Und das ist aktuell Strom, den wir aus vielen in Deutschland verfügbaren CO2 freien, oder CO2 neutralen Quellen schöpfen können. Die Wärmepumpe benötigt lediglich Strom, um damit das 3- bis 6-fache der eingesetzten Strommenge in CO2-freie Wärme zu wandeln. Und das kann sie je nach Baugröße sowohl für ein einzelnes Wohnhaus, als auch für ein ganzes Stadtquartier oder für große Industrieanlagen. Insofern stellen Wärmepumpen einen zentralen Baustein in der Wärmewende unseres Landes da.

Abb. 3:
Außeneinheit einer Luft-Wasser-Wärmepumpe zur Gebäudebeheizung und Brauchwassererwärmung Mueller felix, Waermepumpe Außeneinheit mit Elekroauto(cropped), CC BY-SA 4.0 Wikipedia Commons gemeinfrei
Mit der Heizung kühlen
Unser Ziel, die globale Erwärmung unsere Atmosphäre unter 1.5K zu halten werden wir verfehlen. Vielleicht, weil wir viel zu spät mit einem Umdenken in unseren Köpfen begonnen haben und auch vergessen haben einen Großteil der Gesellschaft mit auf die Reise zu nehmen. Es wird also bedeutend wärmer werden in den kommenden Sommern.

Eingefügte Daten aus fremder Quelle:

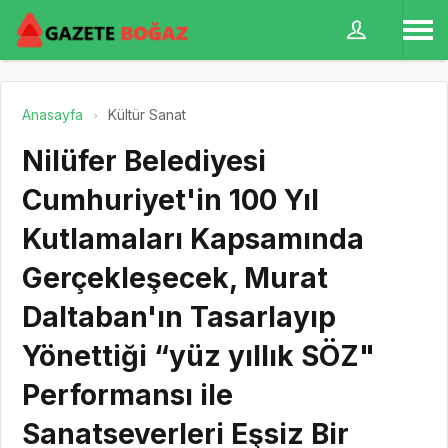
Anasayfa
Kültür Sanat
Nilüfer Belediyesi
Cumhuriyet'in 100 Yıl
Kutlamaları Kapsamında
Gerçekleşecek, Murat
Daltaban'ın Tasarlayıp
Yönettiği “yüz yıllık SÖZ"
Performansı ile
Sanatseverleri Eşsiz Bir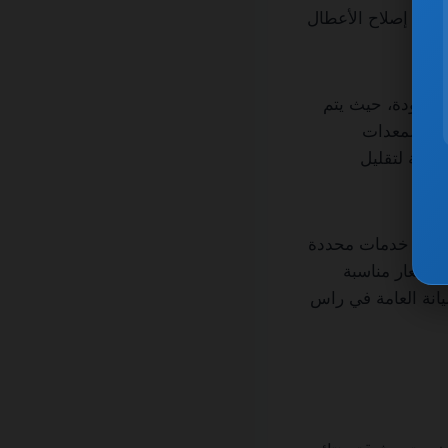
ة إلى إصلاح الأعطال
ى جودة، حيث يتم
دث المعدات
فعالة لتقليل
ملة أو خدمات محددة
 أسعار مناسبة
يانة العامة في راس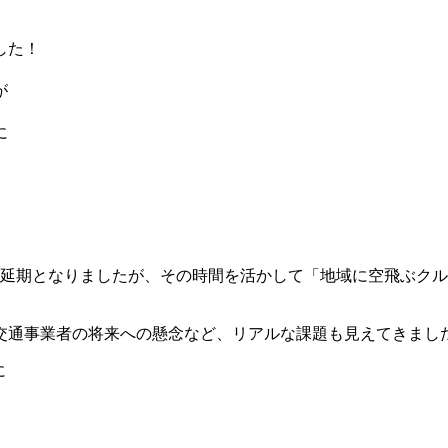
した！
が
。
に
は延期となりましたが、その時間を活かして「地域に空飛ぶク
交通事業者の将来への懸念など、リアルな課題も見えてきまし
に
」。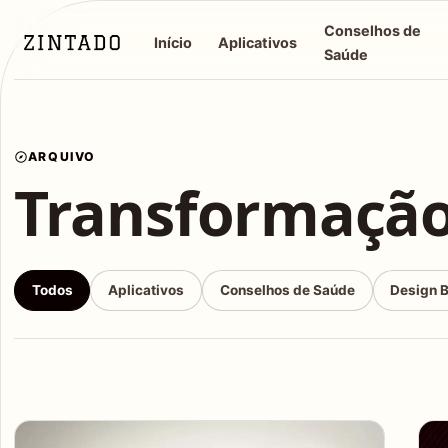
Conselhos de
Início
Aplicativos
Saúde
ARQUIVO
Transformaçã
Todos
Aplicativos
Conselhos de Saúde
Design 
Articles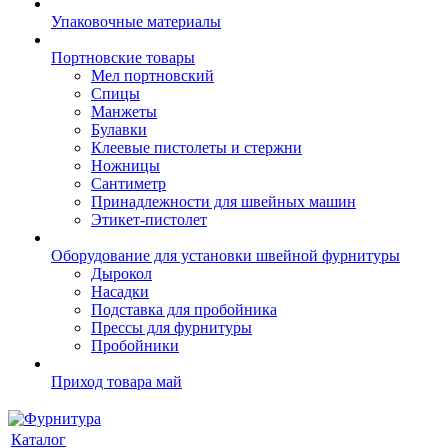
Упаковочные материалы
Портновские товары
Мел портновский
Спицы
Манжеты
Булавки
Клеевые пистолеты и стержни
Ножницы
Сантиметр
Принадлежности для швейных машин
Этикет-пистолет
Оборудование для установки швейной фурнитуры
Дырокол
Насадки
Подставка для пробойника
Прессы для фурнитуры
Пробойники
Приход товара май
Каталог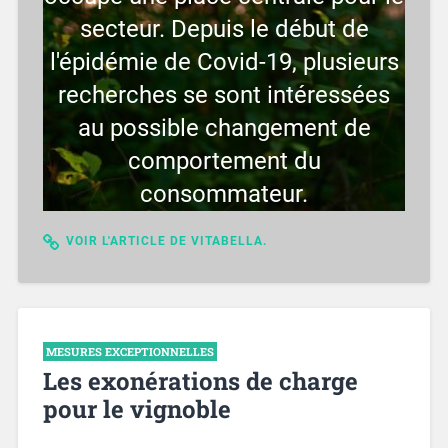
secteur. Depuis le début de
l'épidémie de Covid-19, plusieurs
recherches se sont intéressées
au possible changement de
comportement du
consommateur.
VOIR L'ARTICLE DE VITABELLA.
MESURES EXCEPTIONNELLES
Les exonérations de charge
pour le vignoble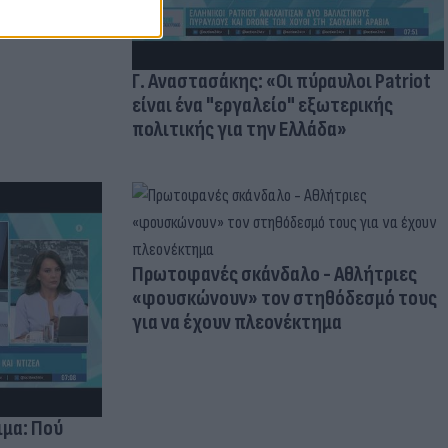
Γ. Αναστασάκης: «Οι πύραυλοι Patriot
είναι ένα "εργαλείο" εξωτερικής
πολιτικής για την Ελλάδα»
Πρωτοφανές σκάνδαλο - Aθλήτριες
«φουσκώνουν» τον στηθόδεσμό τους
για να έχουν πλεονέκτημα
ιμα: Πού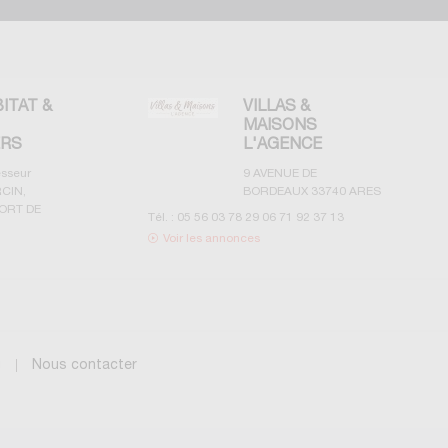
BITAT &
VILLAS &
MAISONS
ERS
L'AGENCE
esseur
9 AVENUE DE
CIN,
BORDEAUX
33740
ARES
ORT DE
Tél. :
05 56 03 78 29 06 71 92 37 13
Voir les annonces
g
Nous contacter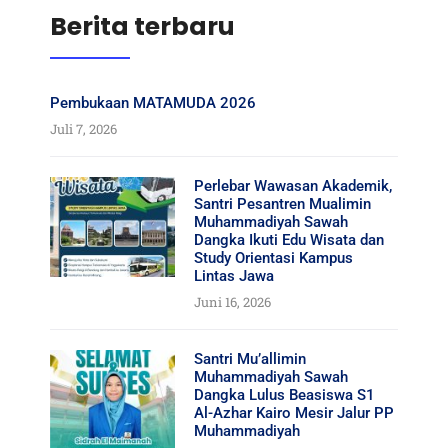
Berita terbaru
Pembukaan MATAMUDA 2026
Juli 7, 2026
Perlebar Wawasan Akademik,
Santri Pesantren Mualimin
Muhammadiyah Sawah
Dangka Ikuti Edu Wisata dan
Study Orientasi Kampus
Lintas Jawa
Juni 16, 2026
Santri Mu’allimin
Muhammadiyah Sawah
Dangka Lulus Beasiswa S1
Al-Azhar Kairo Mesir Jalur PP
Muhammadiyah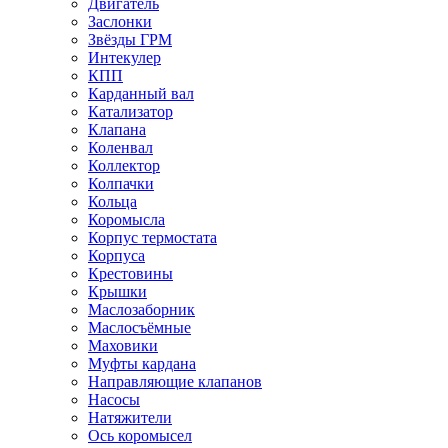
Двигатель
Заслонки
Звёзды ГРМ
Интекулер
КПП
Карданный вал
Катализатор
Клапана
Коленвал
Коллектор
Колпачки
Кольца
Коромысла
Корпус термостата
Корпуса
Крестовины
Крышки
Маслозаборник
Маслосъёмные
Маховики
Муфты кардана
Направляющие клапанов
Насосы
Натяжители
Ось коромысел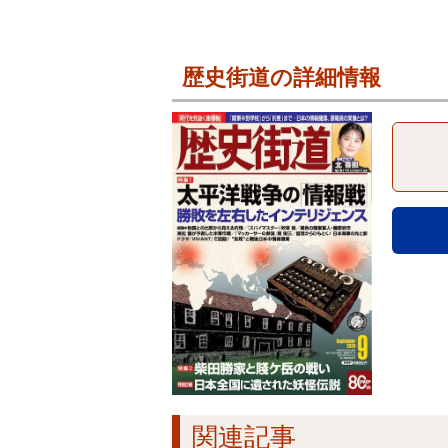
歴史街道の詳細情報
関連記事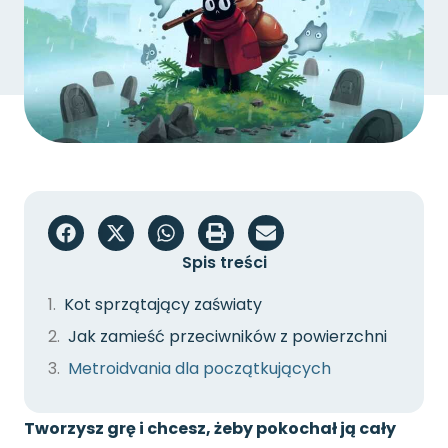
Spis treści
Kot sprzątający zaświaty
Jak zamieść przeciwników z powierzchni
Metroidvania dla początkujących
Tworzysz grę i chcesz, żeby pokochał ją cały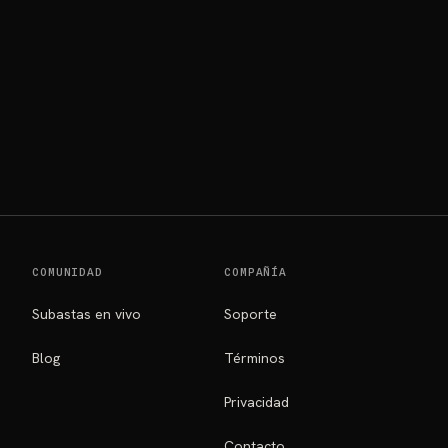
COMUNIDAD
COMPAÑÍA
Subastas en vivo
Soporte
Blog
Términos
Privacidad
Contacto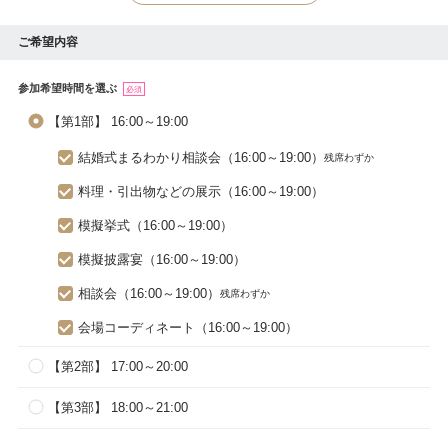
ご希望内容
参加希望時間を選ぶ
必須
【第1部】 16:00～19:00
結婚式まるわかり相談会（16:00～19:00）
残席わずか
料理・引出物などの展示（16:00～19:00）
模擬挙式（16:00～19:00）
模擬披露宴（16:00～19:00）
相談会（16:00～19:00）
残席わずか
会場コーディネート（16:00～19:00）
【第2部】 17:00～20:00
【第3部】 18:00～21:00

Unsere Wohnungen und Arbeitsplätze werden wir dann aber leider nicht durch Gas- und Ölbrenner kühlen können. Wer sich aber daran erinnert, dass Wärmepumpen Wärme von einem Ort zu einem anderen Ort pumpen können, wird schnell auf Idee kommen, im Sommer die Wärme aus dem Haus in die Umgebung zu pumpen, quasi ein überdimensionierter Kühlschrank. Was im Übrigen aus eigener Erfahrung sehr gut und bei Sonne und PV-Strom, CO2-neutral und kostenfrei funktioniert.